Arizona's Lute Olson revered in Tucson long after retiringPosted: Updated:
TUCSON, Ariz. (AP) -- The Most Revered Man in Tucson emerges from an arena tunnel and stops to talk before heading up to his seat. A group of fans notice him and yell out: "Luuute!"
Once a game, inevitably, he appears on the large video board, that perfect shock of white hair still perfect.
Even at restaurants, the grocery store, the golf course, the reverence is apparent, though it's more often demonstrated through handshakes or pats on the back than someone yelling out his name.
Lute Olson could have faded into the background after retiring as Arizona's coach. Instead, he remains a visible part of the program, branching its storied past with its return-to-prominence present.
"Coach, his presence, I think is a very healthy thing for our team, for our program, for our future, for our community," current Arizona coach Sean Miller said. "And it is something in his own right that he should be able to enjoy."
In 25 years as Arizona's coach, Olson transformed the program from an also-ran into a national power.
He led the Wildcats to the 1997 national championship, four trips to the Final Four and 23 straight NCAA tournament appearances. Arizona won 11 conference championships, had 20 straight winning seasons and Olson was named conference coach of the year seven times during his tenure.
Even if Olson had become reclusive in retirement, he would have held a high place in the Arizona pantheon.
Because he's still in the public eye with the program and the university, Olson remains a popular current figure, not just a fond memory.
"It's nice that they recognize that this whole thing started when I first came here," Olson said. "I tell Kelly (his wife) that it's better than people throwing things at us."
Olson's leave of absence and eventual retirement in 2008 caused Arizona's program to fall into disarray for a couple of seasons.
Miller rebuilt it rapidly, re-establishing the Wildcats as one of the nation's elite programs in his six years as coach. He easily could have turned his back on Olson, broken away from the past and given the program his own identity.
Miller instead embraced Olson's involvement, encouraged him to attend practices and games, to play as big a role with the program as he's comfortable with.
By doing so, Miller rebuilt the program in his own image while still embracing the foundation that helped make it possible.

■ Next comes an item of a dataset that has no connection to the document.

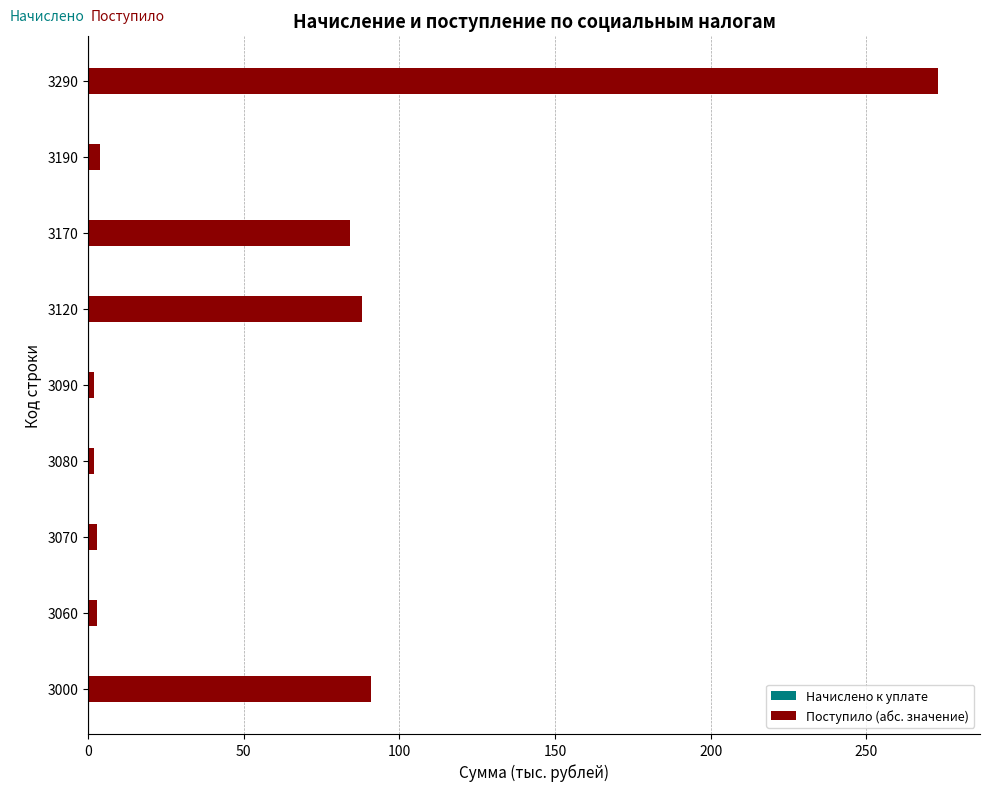

At which label is the value closest to 137?

3000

"It's fabulous what Sean Miller has done to continue the legacy and encourage Lute Olson to always be around," said Hall of Famer and television analyst Bill Walton. "He is one of the just smallest number of most important people in the history of the state of Arizona in terms of making people believe in values."
Miller has told Olson to visit the team or practices whenever he wants, but the 80-year-old coach tries to keep his distance to avoid interfering.

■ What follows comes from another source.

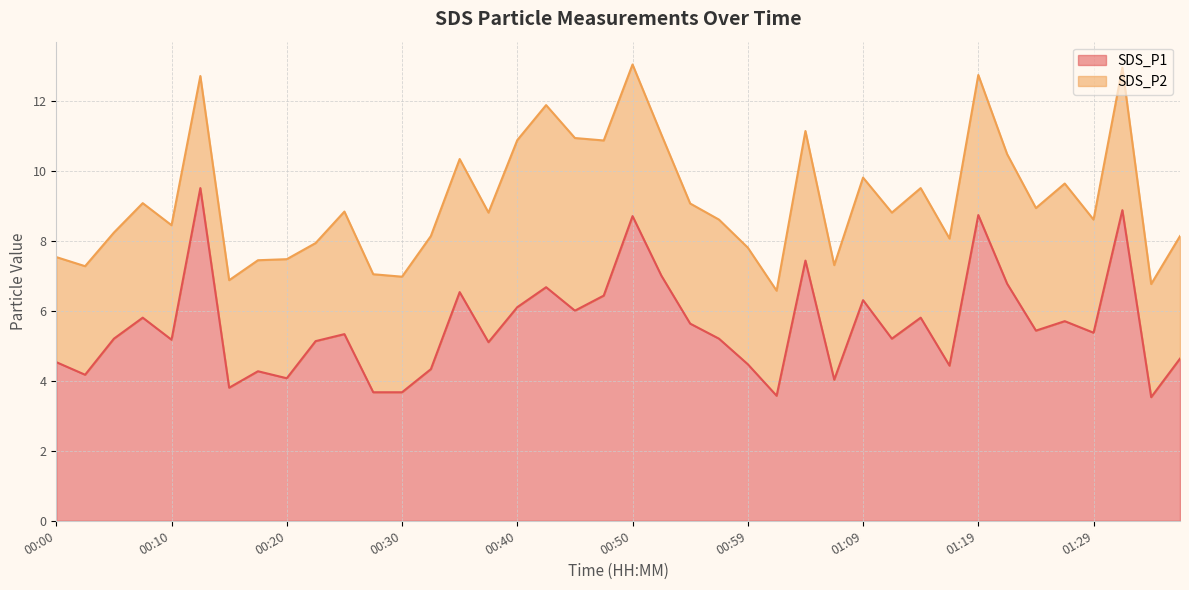

What is the greatest value displayed?

9.5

Olson attends every home game and tries to make the Bay Area road trip with Kelly, but only attends a few preseason practices so he can get to know the new players.
Though retired from coaching, Olson is still heavily involved with Arizona, serving as an ambassador and consultant for the university foundation.
So when he's not at games or on his weekly golf outings, Olson goes to events and speaking engagements around Tucson and the country to tout the university.
"I love when the foundation sends me places because I think it's a great university and I enjoy interacting with people and talking about it," Olson said. "I enjoy representing the university."
Because health issues led to Olson's retirement, the question over the past few years is always about how he's feeling.
Other than the aches and pains that come with getting older, the coach is in good shape. He takes four-mile walks with Kelly several times a week, has a small workout area in his home and plays golf with a group of friends every week.
"I feel good," Olson said. "My golf game isn't very good right now, but I don't worry so much about the score as enjoying myself."
Olson's good health has allowed him to still be a public figure for the university, which he enjoys, and allows the school to keep ties to the most revered man in Tucson.
"It's almost impossible to measure the impact Lute Olson had on our basketball program, our community and our state," Arizona athletic director Greg Byrne said. "He may have been the most well-known person in Arizona; I don't think that's a stretch."